As in other Latin American countries, rumours say that fentanyl has been found as a cutting agent in ketamine or tusi doses. However, to this day, the drug checking program PAF!, run by the organisation Intercambios, has not detected fentanyl in Argentina.

“The fear of fentanyl is very present in the minds of users since the incident with adulterated cocaine, as well as due to the poor translation that the media does about the opioid epidemic in the United States and the spectre of fentanyl as a cutting agent everywhere,” says Carolina Ahumada, coordinator of PAF! and deputy director of the organisation Youth RISE. “Neither the police, who conduct the most sophisticated analyses, nor the Ministry of Security have issued an epidemiological alert regarding the presence of fentanyl as a cutting substance or its presence in psychoactive substances.”

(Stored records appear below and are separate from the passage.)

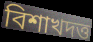
বিশাখদত্ত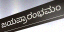
ಜಯಪ್ರಾರಂಭಮಂ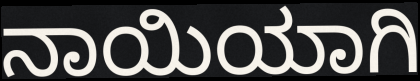
ನಾಯಿಯಾಗಿ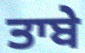
ਤਾਬੇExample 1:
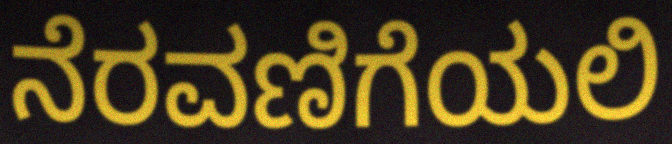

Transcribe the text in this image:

ನೆರವಣಿಗೆಯಲಿ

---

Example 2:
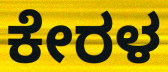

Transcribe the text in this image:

ಕೇರಳ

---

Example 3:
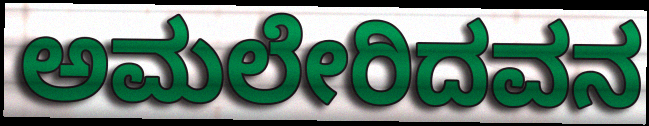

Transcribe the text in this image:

ಅಮಲೇರಿದವನ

For Ahumada, the preference for stimulant use and the tight regulation over prescribed opioids and their derivatives have kept fentanyl consumption at bay in Argentina. The lack of historical use of these drugs in this part of the world is also significant: “When we talk with other international organisations, they wonder why opioids are not common in Argentina and Latin America compared to other substances that are much more prevalent, such as cocaine and smoked cocaine,” she explains. “The answer is somewhat confusing because if cocaine reached the United States, why couldn’t fentanyl reach [Latin America] in such a globalised world?”

 

Minimum requirements

In any case, the work of the Mexican, Colombian, and Argentine organizations mentioned above reflects what multiple reports from international organisations support: substance analysis programs allow for the identification of the real composition of substances, enabling individuals to make informed decisions and generate early warnings. Widespread access to naloxone is crucial to reverse overdoses. Syringe exchange programs reduce the risks of viral diseases like HIV and hepatitis. Supervised consumption services provide a safe environment for drug users. Harm reduction programs improve people’s relationship with any substance.

Decades of prohibition have made it clear that the illegal drug market is uncontrollable and unpredictable. However, years of harm reduction strategies implemented by organisations worldwide have also established the minimum requirements that prevent catastrophes, with or without the presence of fentanyl.